Let $PT$ and $PB$ be two tangents to a circle, $AB$ the diameter through $B$, and $TH$ the perpendicular from $T$ to $AB$. Then prove that $AP$ bisects $TH$.

Answer 1

I don't see how should one use the Butterfly Theorem, but here's another rather simple solution.

Construct the symmetrical point of $B$ with respect to $P$ and call it $D$. We'll prove that $A-T-D$ are collinear. First well prove that $\triangle DTB \sim \triangle BTA$. Note that $\angle DBT = \angle BAT$, by Tangent-Chord Theorem, therefore it's enough to prove that $\frac{TB}{DB} = \frac{TA}{AB}$, which can easily be done by the Sine Theorem:

$$\frac{TA}{DB} = \frac{TA}{2\cdot PB} = \frac{\sin(\angle BPT)}{2\sin(\angle TBP)}= \frac{\sin(\angle TOA)}{2\sin(\angle TOA)} = \frac{TA}{2\cdot TO} = \frac{TA}{2 \cdot BO} = \frac{TA}{AB}$$

Hence the claim that $\triangle DTB \sim \triangle BTA$ is proven.
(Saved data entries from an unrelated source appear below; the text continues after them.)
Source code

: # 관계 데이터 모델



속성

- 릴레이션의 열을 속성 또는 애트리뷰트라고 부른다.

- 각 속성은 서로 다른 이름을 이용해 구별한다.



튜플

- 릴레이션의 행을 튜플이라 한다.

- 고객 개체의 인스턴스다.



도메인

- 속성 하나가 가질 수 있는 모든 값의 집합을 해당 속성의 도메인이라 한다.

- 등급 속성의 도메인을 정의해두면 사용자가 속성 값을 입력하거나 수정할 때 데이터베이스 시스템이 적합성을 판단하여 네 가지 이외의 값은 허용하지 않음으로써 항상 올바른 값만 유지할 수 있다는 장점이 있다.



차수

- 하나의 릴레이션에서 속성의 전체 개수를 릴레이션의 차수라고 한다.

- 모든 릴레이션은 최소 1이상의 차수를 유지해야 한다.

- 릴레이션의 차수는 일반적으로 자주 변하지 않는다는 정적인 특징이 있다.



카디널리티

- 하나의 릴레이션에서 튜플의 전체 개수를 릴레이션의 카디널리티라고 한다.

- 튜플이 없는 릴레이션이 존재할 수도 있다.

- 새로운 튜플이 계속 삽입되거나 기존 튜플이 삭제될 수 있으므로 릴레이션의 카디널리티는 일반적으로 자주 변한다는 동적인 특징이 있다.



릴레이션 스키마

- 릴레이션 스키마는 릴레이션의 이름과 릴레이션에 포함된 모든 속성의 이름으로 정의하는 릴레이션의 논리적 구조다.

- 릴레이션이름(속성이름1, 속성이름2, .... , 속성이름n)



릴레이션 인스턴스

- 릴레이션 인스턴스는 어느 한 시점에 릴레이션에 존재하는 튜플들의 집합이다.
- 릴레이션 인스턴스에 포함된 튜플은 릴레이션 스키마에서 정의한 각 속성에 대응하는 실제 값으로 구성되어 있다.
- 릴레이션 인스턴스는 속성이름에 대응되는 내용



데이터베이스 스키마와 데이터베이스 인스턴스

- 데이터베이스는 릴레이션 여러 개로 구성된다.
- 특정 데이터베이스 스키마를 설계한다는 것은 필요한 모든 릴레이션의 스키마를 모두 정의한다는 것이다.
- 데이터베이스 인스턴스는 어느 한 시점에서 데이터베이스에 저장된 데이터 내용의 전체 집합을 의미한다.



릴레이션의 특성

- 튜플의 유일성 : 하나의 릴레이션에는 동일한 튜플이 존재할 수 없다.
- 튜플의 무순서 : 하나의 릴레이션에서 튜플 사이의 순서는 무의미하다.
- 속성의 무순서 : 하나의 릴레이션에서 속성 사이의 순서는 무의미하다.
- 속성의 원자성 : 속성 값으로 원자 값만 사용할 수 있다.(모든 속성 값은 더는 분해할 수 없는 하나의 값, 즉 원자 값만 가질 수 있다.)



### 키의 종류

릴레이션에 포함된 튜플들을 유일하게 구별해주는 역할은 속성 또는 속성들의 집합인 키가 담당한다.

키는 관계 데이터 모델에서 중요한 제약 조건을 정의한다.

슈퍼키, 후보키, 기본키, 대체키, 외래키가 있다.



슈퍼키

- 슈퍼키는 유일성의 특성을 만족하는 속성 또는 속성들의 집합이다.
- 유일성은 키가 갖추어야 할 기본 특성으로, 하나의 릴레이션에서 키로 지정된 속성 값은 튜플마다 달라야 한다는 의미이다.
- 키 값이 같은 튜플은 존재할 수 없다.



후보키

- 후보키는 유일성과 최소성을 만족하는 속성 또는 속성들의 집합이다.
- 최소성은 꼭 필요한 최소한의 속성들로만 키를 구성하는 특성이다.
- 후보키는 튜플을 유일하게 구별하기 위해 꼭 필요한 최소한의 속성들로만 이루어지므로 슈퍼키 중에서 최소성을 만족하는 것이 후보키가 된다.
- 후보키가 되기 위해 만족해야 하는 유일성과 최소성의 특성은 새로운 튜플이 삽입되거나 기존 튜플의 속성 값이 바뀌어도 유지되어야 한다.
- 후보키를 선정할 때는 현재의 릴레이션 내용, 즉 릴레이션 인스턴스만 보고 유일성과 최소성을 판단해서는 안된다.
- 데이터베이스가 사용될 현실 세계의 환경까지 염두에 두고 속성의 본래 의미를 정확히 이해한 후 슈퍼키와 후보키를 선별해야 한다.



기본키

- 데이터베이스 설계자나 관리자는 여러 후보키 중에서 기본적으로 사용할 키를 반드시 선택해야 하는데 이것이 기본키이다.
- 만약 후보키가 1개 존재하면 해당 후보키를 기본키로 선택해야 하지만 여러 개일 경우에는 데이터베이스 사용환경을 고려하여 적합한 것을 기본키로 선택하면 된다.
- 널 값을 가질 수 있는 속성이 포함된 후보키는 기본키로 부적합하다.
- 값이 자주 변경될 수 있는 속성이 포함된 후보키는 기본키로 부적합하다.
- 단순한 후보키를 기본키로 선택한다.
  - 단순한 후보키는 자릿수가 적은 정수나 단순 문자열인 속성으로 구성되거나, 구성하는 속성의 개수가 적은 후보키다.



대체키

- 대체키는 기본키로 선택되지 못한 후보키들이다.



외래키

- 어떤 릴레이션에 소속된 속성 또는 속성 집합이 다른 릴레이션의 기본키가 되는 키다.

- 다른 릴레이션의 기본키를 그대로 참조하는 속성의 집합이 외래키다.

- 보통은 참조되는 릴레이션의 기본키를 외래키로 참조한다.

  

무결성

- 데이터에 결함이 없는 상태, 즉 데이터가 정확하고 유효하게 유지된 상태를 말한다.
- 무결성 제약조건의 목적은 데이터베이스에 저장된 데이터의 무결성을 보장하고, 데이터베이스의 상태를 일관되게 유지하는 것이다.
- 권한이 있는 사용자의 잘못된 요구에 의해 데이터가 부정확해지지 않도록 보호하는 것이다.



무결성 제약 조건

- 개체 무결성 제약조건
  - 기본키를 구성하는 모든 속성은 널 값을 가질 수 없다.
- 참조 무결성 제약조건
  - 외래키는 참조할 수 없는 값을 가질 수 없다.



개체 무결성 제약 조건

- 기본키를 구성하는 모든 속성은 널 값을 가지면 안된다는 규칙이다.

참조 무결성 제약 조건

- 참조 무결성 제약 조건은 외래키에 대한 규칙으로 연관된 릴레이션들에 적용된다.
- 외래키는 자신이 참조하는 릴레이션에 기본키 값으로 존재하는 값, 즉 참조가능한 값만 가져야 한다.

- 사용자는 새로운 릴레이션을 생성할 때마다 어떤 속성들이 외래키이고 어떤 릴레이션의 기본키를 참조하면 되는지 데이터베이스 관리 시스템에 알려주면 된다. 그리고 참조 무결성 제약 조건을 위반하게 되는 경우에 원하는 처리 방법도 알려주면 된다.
Now $\angle ATD = \angle ATB + \angle BTD = 2\angle ATB = \pi$. Hence $A-T-D$ are collinear. Now using the Intercept Theorem on the parallel line $TH$ and $DP$ we have:

$$\frac{TH}{TC} = \frac{DB}{DP} = 2$$

Therefore we can conclude that $C$ is a midpoint of $TH$.

Answer 2

I don't know how to solve this by butterfly theorem but this is a simpler way.

Construction: Draw the tangent through A cutting PT extended at S.

Note that $PB // TH // SA$. Then, $\triangle PTC \sim \triangle PSA$ and $\triangle ACH \sim \triangle APB$.

Fact: BY tangent properties, PB = BT and ST = SA.

Then, $\dfrac {CH}{PB} = \dfrac {AC}{AP} =\dfrac {ST}{SP} =\dfrac {SA}{SP} = \dfrac {CT}{PT}=\dfrac {CT}{PB}$.

Result follows.